1/13/2005
Poker face
View more pictures
On Saturday night Matt turned 35 and hosted the first poker night. Normally poker night would be filled with zealous poker folks hoping to hone their skills in preparation for a big trip to the high rollers room at Bellagio. The crowd including myself were complete poker nincompoops. We needed Matt to draw on a piece of paper the order of the hands so that we knew whether three of a kind beats a flush or if a straight beats a flush. Now a few days later I still would need the paper to remember which hand would win.
Poker night actually fell on the Venn diagram overlapping with NFL Wildcard playoffs. So Sarah and I had worked out at the gym while watching the first half of the NFC game. We went to the BSC at the Landmark center so that Sarah could go to Bed Bath and Beyond to return a gold drapery that she had bought with Kim as a test for the living room. She had created a model of one of the windows and it looked positively too regal for the living room. Plus the curtain wrapping was over $80 so it better look great if we are going to get three of them. At Bed, Bath, and Beyond she then proceeded to purchase matching white curtains to match what was left of the model window after removing the gold drapery to just get the basics covering the windows and avoid neighbors peeking into our exciting lives where they might see things like us watching movies in the living room. Sarah put those new curtains up on Sunday afternoon. Later in the day she realized that we had two sets of off-white curtains and one set of white curtains that was a great disappointment to her given that she needs to make another trip to the great beyond.

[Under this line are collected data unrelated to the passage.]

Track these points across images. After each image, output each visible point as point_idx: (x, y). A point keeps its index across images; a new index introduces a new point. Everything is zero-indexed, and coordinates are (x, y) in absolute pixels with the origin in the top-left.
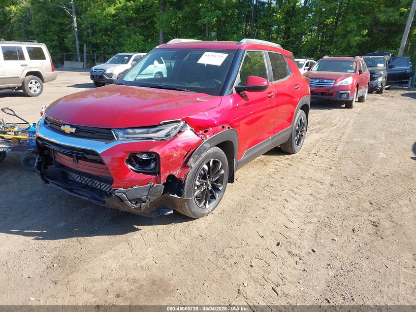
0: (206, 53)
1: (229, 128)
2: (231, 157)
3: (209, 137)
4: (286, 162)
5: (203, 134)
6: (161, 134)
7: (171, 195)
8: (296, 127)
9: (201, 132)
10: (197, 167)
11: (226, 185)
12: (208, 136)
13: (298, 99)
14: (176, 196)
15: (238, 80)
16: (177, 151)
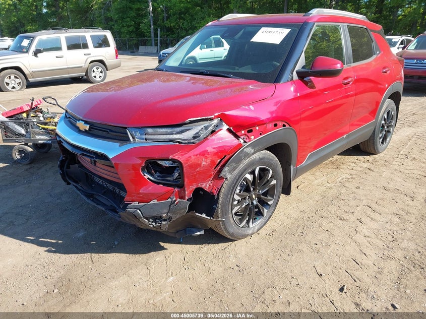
0: (263, 29)
1: (284, 126)
2: (286, 163)
3: (254, 138)
4: (365, 165)
5: (245, 135)
6: (188, 135)
7: (197, 214)
8: (381, 121)
9: (243, 132)
10: (236, 177)
11: (279, 197)
12: (252, 137)
13: (387, 86)
14: (204, 215)
15: (302, 62)
16: (207, 158)
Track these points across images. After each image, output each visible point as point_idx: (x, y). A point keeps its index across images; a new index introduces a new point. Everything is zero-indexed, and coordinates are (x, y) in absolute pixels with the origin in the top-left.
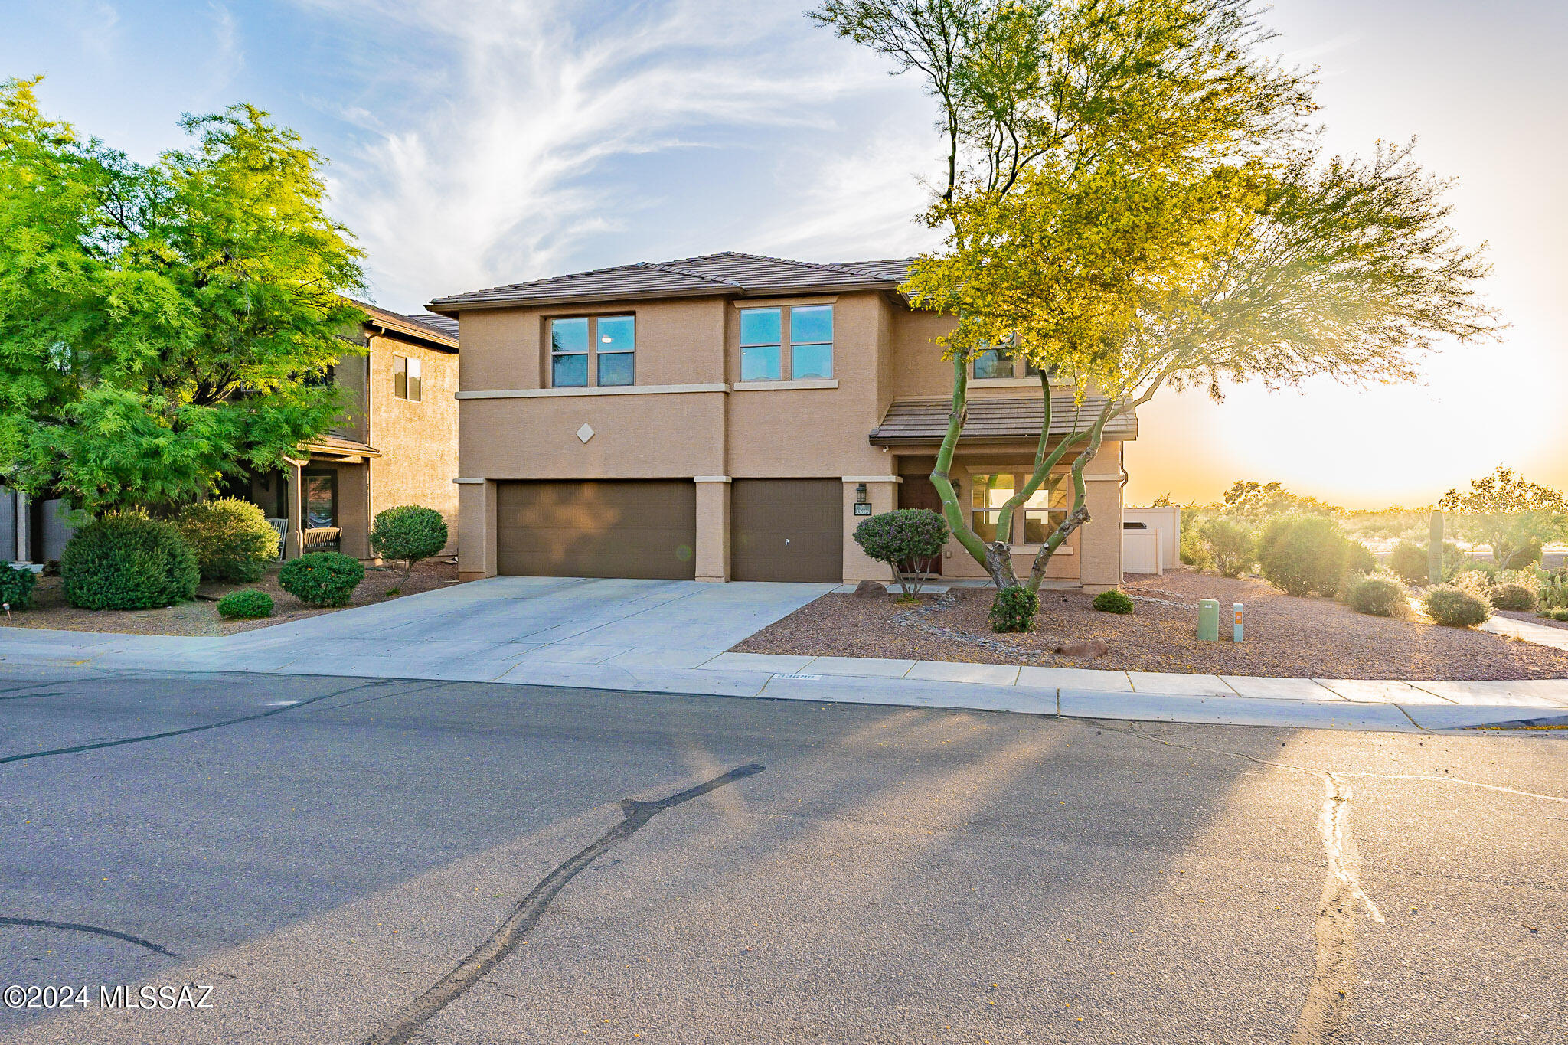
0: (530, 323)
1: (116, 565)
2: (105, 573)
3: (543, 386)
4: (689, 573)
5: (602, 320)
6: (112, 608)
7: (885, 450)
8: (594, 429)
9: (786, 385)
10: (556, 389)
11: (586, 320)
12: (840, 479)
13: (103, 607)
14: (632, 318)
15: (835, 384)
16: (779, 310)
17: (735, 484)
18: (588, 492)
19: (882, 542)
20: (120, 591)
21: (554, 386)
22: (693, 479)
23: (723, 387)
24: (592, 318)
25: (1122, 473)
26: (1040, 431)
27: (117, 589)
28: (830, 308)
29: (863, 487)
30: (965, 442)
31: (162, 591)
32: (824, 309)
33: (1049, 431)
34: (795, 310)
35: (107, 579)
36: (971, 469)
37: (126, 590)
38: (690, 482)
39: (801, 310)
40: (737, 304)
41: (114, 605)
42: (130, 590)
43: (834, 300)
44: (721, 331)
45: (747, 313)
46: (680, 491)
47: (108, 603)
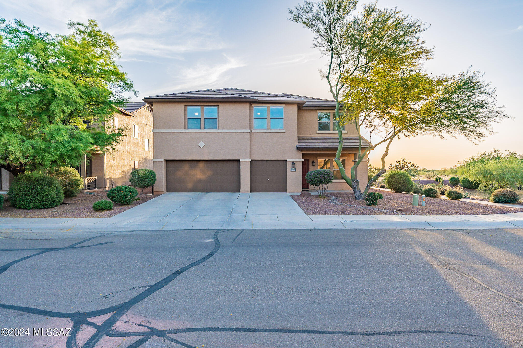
0: (181, 107)
1: (38, 192)
2: (33, 195)
3: (185, 129)
4: (238, 190)
5: (205, 107)
6: (36, 208)
7: (300, 152)
8: (205, 143)
9: (269, 131)
10: (189, 130)
11: (200, 107)
12: (286, 160)
13: (32, 208)
14: (216, 107)
15: (284, 131)
16: (266, 107)
17: (252, 162)
18: (201, 165)
19: (319, 180)
20: (39, 202)
21: (188, 129)
22: (240, 160)
23: (249, 131)
24: (202, 107)
25: (368, 159)
26: (358, 147)
27: (38, 201)
28: (282, 107)
29: (293, 163)
30: (344, 149)
31: (54, 201)
32: (281, 107)
33: (361, 146)
34: (271, 108)
35: (34, 198)
36: (318, 157)
37: (42, 201)
38: (239, 161)
39: (273, 108)
40: (253, 105)
41: (37, 207)
42: (44, 201)
43: (284, 105)
44: (249, 113)
45: (256, 107)
46: (236, 164)
47: (35, 206)
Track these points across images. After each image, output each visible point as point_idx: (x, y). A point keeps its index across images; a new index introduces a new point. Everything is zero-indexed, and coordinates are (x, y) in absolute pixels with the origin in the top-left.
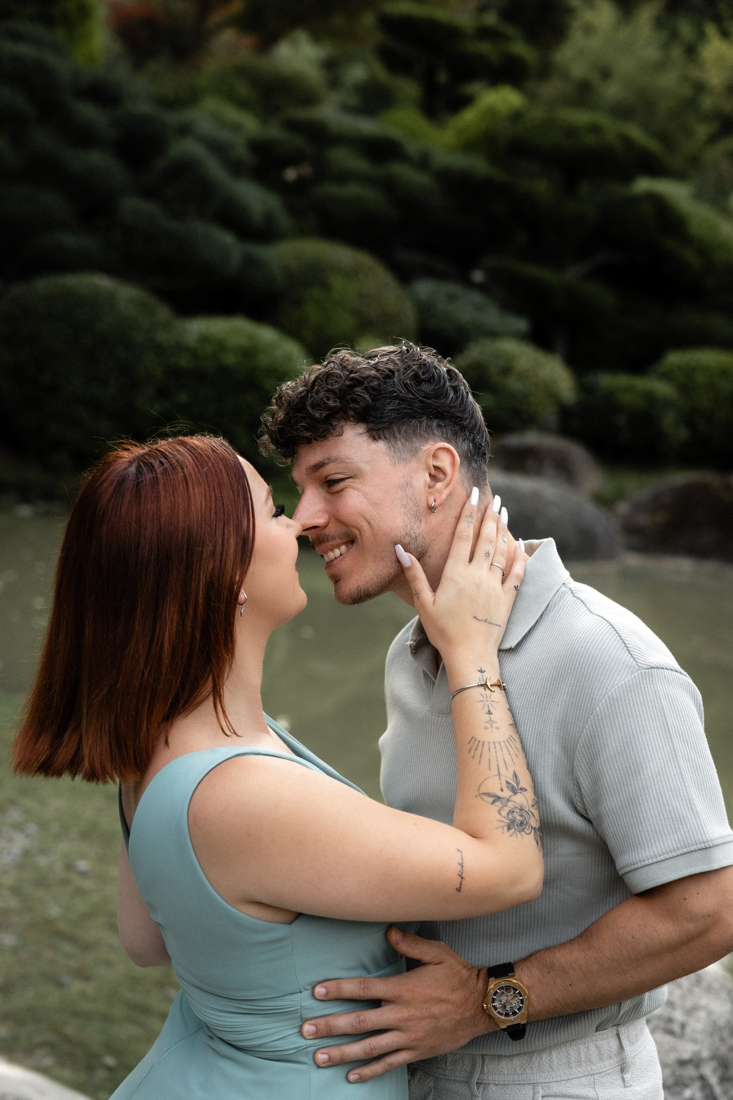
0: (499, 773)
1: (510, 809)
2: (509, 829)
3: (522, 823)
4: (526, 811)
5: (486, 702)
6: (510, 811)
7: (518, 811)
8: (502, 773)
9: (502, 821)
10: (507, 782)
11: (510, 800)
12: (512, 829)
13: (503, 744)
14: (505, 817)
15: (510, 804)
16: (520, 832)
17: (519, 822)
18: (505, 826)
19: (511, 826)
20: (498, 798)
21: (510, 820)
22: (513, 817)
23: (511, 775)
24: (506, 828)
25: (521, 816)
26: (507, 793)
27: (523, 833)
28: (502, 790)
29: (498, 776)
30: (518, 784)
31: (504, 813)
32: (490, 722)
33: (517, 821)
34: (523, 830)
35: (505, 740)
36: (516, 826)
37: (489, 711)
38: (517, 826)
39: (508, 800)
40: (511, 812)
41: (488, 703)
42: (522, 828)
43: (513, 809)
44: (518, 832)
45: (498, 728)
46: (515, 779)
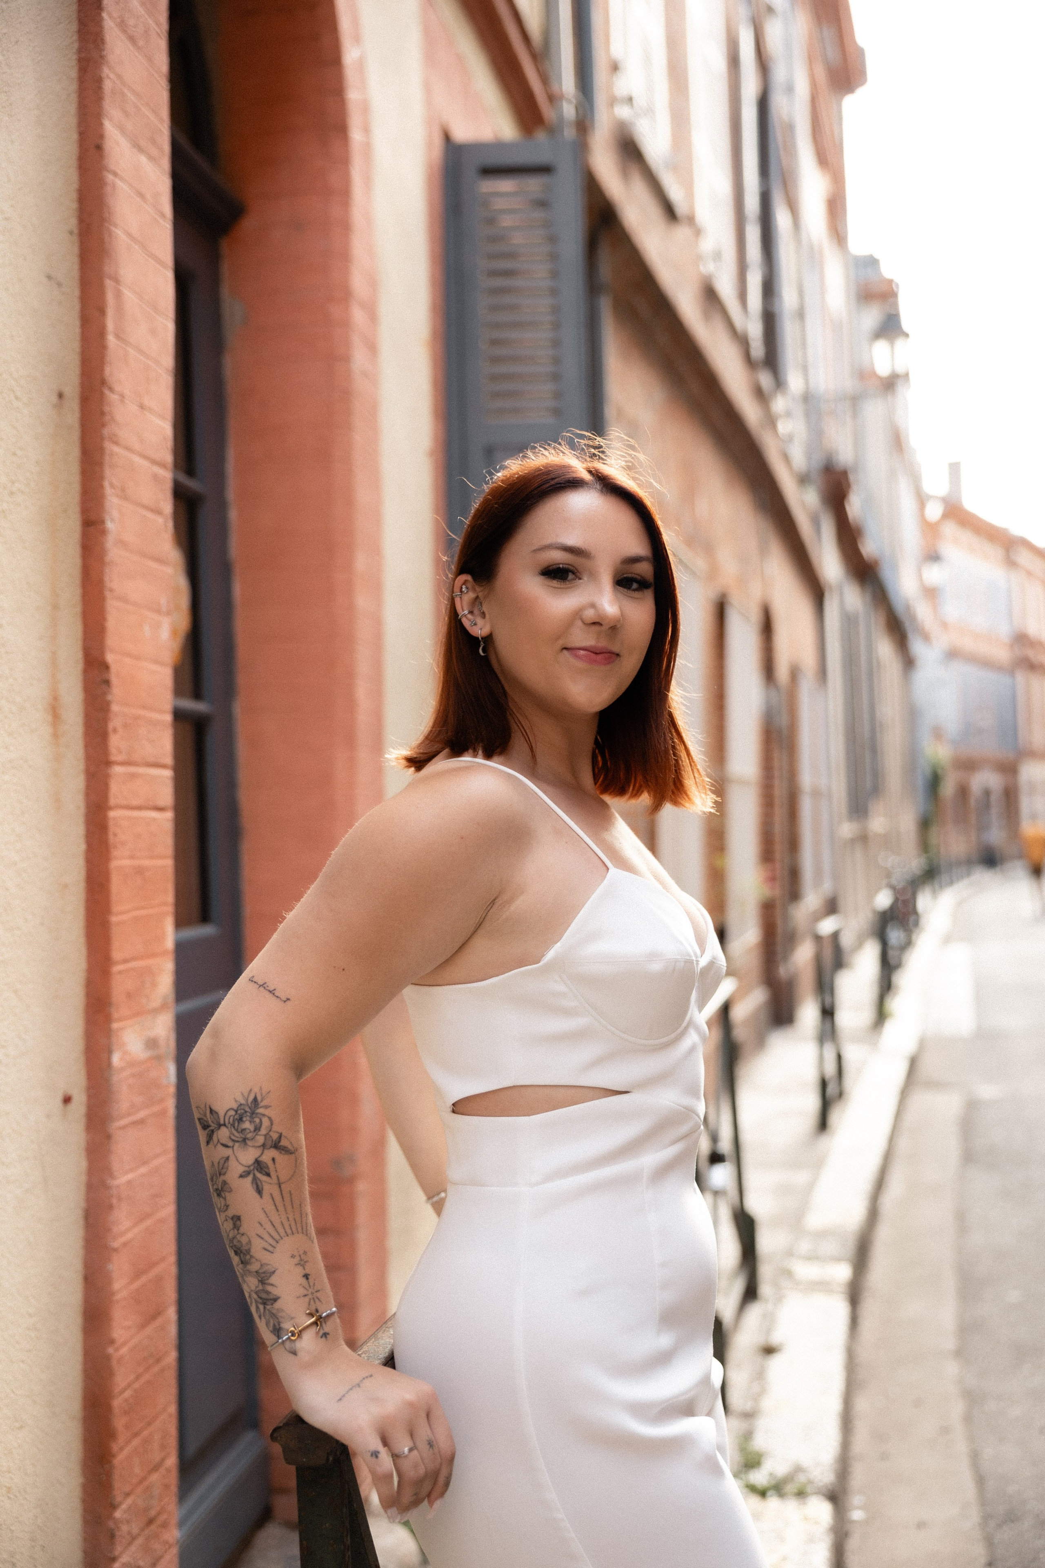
0: (280, 1187)
1: (259, 1133)
2: (255, 1099)
3: (240, 1120)
4: (238, 1141)
5: (314, 1291)
6: (260, 1130)
7: (250, 1135)
8: (276, 1187)
9: (266, 1107)
10: (268, 1175)
11: (262, 1148)
12: (252, 1102)
13: (282, 1233)
14: (264, 1115)
15: (260, 1139)
16: (241, 1105)
17: (244, 1119)
18: (261, 1102)
19: (253, 1106)
20: (276, 1146)
21: (257, 1113)
22: (254, 1122)
23: (267, 1189)
24: (259, 1098)
25: (244, 1130)
26: (267, 1157)
27: (235, 1106)
28: (273, 1159)
29: (281, 1182)
30: (255, 1180)
31: (266, 1122)
32: (302, 1263)
33: (248, 1118)
34: (236, 1111)
35: (281, 1242)
36: (247, 1109)
37: (307, 1279)
38: (246, 1112)
39: (264, 1146)
40: (257, 1129)
41: (310, 1290)
42: (239, 1112)
43: (256, 1135)
44: (243, 1102)
45: (293, 1256)
46: (259, 1184)
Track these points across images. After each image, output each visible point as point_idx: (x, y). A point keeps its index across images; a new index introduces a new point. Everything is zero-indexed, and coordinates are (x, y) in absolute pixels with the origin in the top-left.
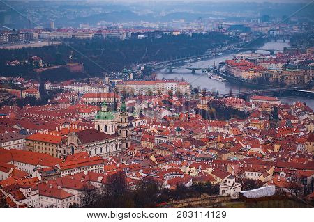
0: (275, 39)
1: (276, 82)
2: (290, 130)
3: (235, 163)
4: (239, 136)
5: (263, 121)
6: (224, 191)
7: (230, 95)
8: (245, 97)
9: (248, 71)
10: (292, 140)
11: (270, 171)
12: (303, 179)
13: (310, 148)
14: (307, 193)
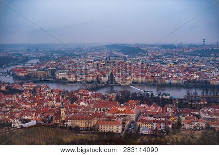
0: (33, 58)
1: (34, 77)
2: (41, 96)
3: (18, 112)
4: (20, 101)
5: (29, 94)
6: (14, 125)
7: (15, 83)
8: (21, 84)
9: (22, 73)
10: (42, 100)
11: (34, 115)
12: (48, 117)
13: (50, 103)
14: (49, 122)
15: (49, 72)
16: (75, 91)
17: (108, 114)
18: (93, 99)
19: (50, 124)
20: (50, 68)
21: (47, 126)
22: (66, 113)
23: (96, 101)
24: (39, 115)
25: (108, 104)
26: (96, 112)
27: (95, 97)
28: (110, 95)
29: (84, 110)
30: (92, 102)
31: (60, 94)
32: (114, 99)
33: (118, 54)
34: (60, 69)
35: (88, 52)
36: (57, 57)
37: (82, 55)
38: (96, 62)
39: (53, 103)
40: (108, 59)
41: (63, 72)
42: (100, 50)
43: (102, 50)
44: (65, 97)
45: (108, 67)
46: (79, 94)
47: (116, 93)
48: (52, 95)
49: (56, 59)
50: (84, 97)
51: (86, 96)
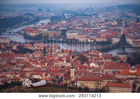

The AFC playoff game was a great distraction because it provided much entertainment whenever I needed to fold my cards. I don't think it is proper poker etiquette to fold as soon as you see your cards and then go to watch the Jets vs. Chargers game. The poker game itself showed some competitive spirit and strangely at first the guys playing were winning while the women were losing. I am not sure why this was but it may be some basic social capacity for men to be deceitful and successful at it. It also might have had something to do with the cards that we were dealt. Sarah did get a straight flush, which is almost impossible to beat, and she didn’t raise her bet with it against me so being poker nincompoops could also have contributed to some of the women’s results.
One thing about poker that is dangerous is that it encourages people to bluff each other outside of the poker table. Once you learn that you can get someone to concede by concealing that you don’t have a great hand that behavior carries over into other pursuits. For example, good sales people are normally good poker players.
This would be good if it doesn’t potentially have disastrous consequences when someone overplays their cards in real life. Suppose during a sales process the sales representative decides that they have the client convinced that they can only do business with their company. They then press the client to pay high rates beyond what they should be able to afford or would normally agree to because they have bluffed the client into resigning that they only have one solution. Siebel, SAP, and Oracle used to be great at doing this. The client is backed into a corner and the sales rep is basically gambling that they can still get what they want once they know that the client’s negotiating position is weak.
The rep is encouraged to bluff as much as possible and push for the highest possible price but at some critical breaking point they can overplay their hand and the client can be forced to go to a competitor causing the deal fall apart completely and screw-up the work that the engineering department, customer service teams, marketing and management team have put into making it possible for them to have a good hand in the first place. But you need to have sales people able to gamble and when they win it can be very rewarding but when they lose… everyone around them loses with them. That’s why a lot of people get annoyed with sales people.